** Opening Recorded information block **

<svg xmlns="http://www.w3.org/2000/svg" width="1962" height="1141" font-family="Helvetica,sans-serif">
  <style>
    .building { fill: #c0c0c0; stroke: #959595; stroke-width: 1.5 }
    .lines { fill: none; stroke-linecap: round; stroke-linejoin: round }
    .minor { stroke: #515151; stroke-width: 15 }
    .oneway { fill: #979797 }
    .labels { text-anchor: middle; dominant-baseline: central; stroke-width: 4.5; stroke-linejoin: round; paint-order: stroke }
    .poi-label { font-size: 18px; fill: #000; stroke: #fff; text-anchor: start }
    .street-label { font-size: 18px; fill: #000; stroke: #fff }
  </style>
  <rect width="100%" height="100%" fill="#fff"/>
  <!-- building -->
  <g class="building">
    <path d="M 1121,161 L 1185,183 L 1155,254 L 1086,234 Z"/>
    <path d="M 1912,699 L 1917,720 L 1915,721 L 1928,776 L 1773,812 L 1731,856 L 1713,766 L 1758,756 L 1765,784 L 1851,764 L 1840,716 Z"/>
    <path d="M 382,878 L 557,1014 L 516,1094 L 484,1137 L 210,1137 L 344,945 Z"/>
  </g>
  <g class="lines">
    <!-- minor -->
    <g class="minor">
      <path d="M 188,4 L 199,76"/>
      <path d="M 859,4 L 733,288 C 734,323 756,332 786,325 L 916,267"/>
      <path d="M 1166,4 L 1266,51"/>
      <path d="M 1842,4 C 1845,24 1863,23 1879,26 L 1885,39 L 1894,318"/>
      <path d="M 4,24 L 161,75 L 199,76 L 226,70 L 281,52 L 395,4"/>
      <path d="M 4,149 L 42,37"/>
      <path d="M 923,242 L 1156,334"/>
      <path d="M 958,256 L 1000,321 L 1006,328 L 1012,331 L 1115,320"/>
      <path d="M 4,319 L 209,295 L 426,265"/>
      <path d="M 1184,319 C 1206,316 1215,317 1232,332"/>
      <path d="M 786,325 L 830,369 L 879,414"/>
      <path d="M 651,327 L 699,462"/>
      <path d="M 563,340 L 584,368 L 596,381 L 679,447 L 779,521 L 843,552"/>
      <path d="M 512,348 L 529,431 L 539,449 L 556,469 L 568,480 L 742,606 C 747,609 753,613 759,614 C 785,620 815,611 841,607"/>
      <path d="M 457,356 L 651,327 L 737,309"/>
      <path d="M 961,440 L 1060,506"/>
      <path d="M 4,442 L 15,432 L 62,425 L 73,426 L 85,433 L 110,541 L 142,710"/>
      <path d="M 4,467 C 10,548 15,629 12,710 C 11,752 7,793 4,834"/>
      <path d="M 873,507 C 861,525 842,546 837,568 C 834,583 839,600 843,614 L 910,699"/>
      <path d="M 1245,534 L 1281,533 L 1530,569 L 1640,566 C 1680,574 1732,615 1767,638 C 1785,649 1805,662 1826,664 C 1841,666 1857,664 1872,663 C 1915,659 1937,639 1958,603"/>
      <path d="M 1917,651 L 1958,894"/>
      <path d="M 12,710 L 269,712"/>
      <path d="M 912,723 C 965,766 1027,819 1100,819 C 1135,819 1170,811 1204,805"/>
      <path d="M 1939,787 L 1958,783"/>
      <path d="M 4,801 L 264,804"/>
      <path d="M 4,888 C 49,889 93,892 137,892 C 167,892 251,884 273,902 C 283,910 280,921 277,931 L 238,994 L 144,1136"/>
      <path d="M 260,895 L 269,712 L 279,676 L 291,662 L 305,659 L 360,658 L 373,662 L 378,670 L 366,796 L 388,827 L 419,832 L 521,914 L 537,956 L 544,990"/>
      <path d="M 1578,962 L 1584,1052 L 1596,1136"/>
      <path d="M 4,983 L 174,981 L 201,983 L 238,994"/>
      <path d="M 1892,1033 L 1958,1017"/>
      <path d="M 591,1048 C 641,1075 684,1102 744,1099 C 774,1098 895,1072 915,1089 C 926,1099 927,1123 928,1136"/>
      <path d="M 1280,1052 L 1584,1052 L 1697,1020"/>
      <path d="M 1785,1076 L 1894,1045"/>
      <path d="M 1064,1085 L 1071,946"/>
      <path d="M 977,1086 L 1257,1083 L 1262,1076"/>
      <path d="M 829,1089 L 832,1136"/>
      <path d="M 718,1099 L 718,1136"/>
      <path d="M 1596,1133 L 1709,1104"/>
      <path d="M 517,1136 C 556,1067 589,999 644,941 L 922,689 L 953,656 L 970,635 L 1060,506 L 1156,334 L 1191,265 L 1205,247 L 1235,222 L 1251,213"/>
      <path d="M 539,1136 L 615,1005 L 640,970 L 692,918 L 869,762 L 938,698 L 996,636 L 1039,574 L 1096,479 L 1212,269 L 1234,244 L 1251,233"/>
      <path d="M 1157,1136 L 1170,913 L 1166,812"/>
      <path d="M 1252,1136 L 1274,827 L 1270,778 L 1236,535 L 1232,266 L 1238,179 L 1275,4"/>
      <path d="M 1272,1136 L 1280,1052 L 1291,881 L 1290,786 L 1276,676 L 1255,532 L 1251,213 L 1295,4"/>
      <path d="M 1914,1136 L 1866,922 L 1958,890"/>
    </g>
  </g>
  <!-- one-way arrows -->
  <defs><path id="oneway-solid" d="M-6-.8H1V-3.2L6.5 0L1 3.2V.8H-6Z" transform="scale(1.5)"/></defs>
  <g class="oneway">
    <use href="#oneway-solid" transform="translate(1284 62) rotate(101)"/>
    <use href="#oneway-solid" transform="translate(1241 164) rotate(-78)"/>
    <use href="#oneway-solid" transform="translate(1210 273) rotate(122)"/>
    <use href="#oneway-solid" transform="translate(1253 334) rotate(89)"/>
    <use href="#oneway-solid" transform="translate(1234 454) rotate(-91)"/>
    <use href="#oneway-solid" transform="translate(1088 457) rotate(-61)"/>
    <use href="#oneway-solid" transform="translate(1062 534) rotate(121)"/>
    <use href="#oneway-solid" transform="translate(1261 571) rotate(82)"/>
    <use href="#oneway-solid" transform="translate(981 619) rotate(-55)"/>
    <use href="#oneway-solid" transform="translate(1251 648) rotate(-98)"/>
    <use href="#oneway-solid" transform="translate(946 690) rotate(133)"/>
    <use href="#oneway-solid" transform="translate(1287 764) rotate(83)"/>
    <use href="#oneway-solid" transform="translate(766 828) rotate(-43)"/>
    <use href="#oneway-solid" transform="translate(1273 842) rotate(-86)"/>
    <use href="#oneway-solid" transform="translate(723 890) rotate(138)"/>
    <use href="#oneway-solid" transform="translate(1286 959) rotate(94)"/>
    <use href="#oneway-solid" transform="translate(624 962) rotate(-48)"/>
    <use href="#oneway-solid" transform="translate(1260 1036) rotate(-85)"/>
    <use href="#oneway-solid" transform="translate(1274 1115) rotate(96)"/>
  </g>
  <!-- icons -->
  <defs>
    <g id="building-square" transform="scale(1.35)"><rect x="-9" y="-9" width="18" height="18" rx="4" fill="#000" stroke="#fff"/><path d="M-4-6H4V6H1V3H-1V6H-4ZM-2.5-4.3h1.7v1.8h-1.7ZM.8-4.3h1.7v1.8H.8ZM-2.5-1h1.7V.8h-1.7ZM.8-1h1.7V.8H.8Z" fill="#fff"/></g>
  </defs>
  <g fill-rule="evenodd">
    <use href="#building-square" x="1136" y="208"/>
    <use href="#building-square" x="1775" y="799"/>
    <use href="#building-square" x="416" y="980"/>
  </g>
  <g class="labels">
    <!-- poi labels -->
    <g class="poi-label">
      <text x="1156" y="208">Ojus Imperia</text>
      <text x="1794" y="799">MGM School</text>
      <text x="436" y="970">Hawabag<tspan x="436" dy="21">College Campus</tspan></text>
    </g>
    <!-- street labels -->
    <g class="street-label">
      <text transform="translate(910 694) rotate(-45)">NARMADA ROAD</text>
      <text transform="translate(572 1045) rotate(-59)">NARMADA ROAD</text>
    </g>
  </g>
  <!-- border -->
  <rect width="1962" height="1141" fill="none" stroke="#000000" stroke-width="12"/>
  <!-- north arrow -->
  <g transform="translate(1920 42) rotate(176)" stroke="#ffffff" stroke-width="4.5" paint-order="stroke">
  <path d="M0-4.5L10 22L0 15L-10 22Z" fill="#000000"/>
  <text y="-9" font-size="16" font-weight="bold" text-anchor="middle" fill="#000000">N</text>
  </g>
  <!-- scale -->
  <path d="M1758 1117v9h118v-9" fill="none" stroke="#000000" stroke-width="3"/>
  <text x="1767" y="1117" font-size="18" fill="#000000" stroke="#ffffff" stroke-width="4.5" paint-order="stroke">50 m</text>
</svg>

** Closing Recorded information block **

Task goal: Your answer must be a single number: the count of lines in the records that hold the word "middle".

Response below: 2